The finding that there was not any noticeable change in the function of the MLE before and after item disclosure provides several implications. First, the MLE uses a fixed passing standard, where all applicants who scored above 60% of total score points, regardless of the difficulty of test items, will successfully pass the exam. Establishing such a passing score involves risks. That is, depending on the difficulty of each session, the number of successful applicants can vary. In other words, if item difficulty is set much higher or lower than previous years, the validity of the reference score of the examination may be undermined. In order to minimize this risk, the NHPLEB of Korea included items with correct rate of over 80% which accounted for more than half of all items each year. This trend of difficulty of the MLE is verified by the fact that there was no difference in the item difficulty before and after item disclosure. For this reason, it seems that despite item disclosure, there was nearly no change in the passing rate and the performance level of applicants. Second, since establishment of a test item bank of the MLE in the NHPLEB of Korea, it holds items 20 times as large as the number of actual test items, and continues to develop new items every year. Even after the NHPLEB implemented item disclosure, the maintenance of item bank and development of new items continued, and the test items of the MLE were selected mostly from the item bank. As the items stored in the test item bank carry proven level of item difficulty and item discrimination, many countries adopt this test bank methodology to maintain the stability of testing. After item disclosure, strategy of increasing the amount of new items in the item bank can deal with the issues on test validity (Wagner-Menghin et al. 2013). Accordingly, it can be inferred that, by continuing to maintain and make good use of test item bank even after the item disclosure, the impact of item disclosure policy on the MLE was minimized.

It should also be noted that students were already practicing with the prior test items of the MLE as important study material, even before the official item disclosure. While this violates test policy, it was found that after an MLE test administration, students restored test items by memory and shared them with others. When questions are passed down from one student to another, it creates a potential unfair advantage as some students have access to the items while others do not (Kim 2013). In addition, it is common for students to regard passing exam content to fellow students and using passed content for studying (Wagner-Menghin et al. 2013).
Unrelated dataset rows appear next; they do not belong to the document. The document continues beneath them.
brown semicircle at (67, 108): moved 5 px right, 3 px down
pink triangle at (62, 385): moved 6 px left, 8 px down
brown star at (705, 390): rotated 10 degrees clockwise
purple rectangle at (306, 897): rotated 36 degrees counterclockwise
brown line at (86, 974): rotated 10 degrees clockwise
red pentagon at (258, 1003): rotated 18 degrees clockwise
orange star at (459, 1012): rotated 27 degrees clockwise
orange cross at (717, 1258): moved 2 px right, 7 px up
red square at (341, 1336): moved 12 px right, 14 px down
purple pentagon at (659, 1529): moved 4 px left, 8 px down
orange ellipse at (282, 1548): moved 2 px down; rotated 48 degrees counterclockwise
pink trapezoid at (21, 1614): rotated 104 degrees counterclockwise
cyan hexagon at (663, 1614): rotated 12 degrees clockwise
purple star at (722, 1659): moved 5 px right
There are some limitations to this study. While this study presents large-scale data of examinees across six test administration years (on average of 3409 examinees per year), we cannot claim equivalence of examinee ability between test years. Moreover, we were unable to identify reused items for possible equating or trended analyses of item analyses across test years. Finally, the passing score applied in the analysis is based on a fixed 60% cutscore following the MLE testing policy, which is not criterion based. Efforts are underway to examine uses of criterion-based standards in future test administrations and also to study differences in the impact of item disclosure based on examinee subgroup analyses.

In summary, our empirical results derived from large-scale and longitudinal national data show that there were no meaningful differences in examinee performance, psychometric characteristics, and factors contributing to MLE pass rates following the item disclosure policy. These findings provide some reassurance for NHPLEB of Korea, which decided to disclose all test items and answer keys to students to promote needs for fair and transparent testing environment.